Nelle Agenzie fiscali un giorno di malattia costa un trentesimo dell’indennità di Agenzia, oltre tutti gli altri accessori: indennità di professionalità (la "quattordicesima"), produttività d’ufficio, indennità di disagio e responsabilità, quelle stabilite per legge e quelle per la turnazione. Infine, nelle giornate di malattia si perde il buono pasto. Il calcolo varia in funzione della fascia economica, della sede di servizio e del tipo di lavoro svolto. A un lavoratore con retribuzione F3 di II Area in servizio in un ufficio mediamente produttivo delle Entrate, 5 giorni di malattia costano oltre 165 euro. Il dato peggiora negli uffici con budget di sede più alto e può superare i 200 euro per chi - in altre Agenzie - maneggia denaro o garantisce i turni in aeroporto. Negli uffici cui vengono assegnati fondi aziendali cospicui si supera la soglia dei 200 euro!

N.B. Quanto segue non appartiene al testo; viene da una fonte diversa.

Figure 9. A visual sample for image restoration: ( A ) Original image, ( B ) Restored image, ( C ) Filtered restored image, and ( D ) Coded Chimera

Nella tabella allegata al comunicato abbiamo ricostruito le varie possibilità, escludendo i costi che ogni cittadino sostiene per curarsi.
Sono queste le condizioni costituzionalmente garantite per la tutela della salute? Il prossimo 4 dicembre RdB ha organizzato in tutti gli uffici pubblici una giornata di protesta contro la politica che non tutela né i cittadini né i lavoratori. Distribuiremo mascherine agli utenti e li informeremo sui rischi che si corrono nel nostro Paese, dove ammalarsi è un lusso per pochi. Meglio andare a lavorare con l'influenza.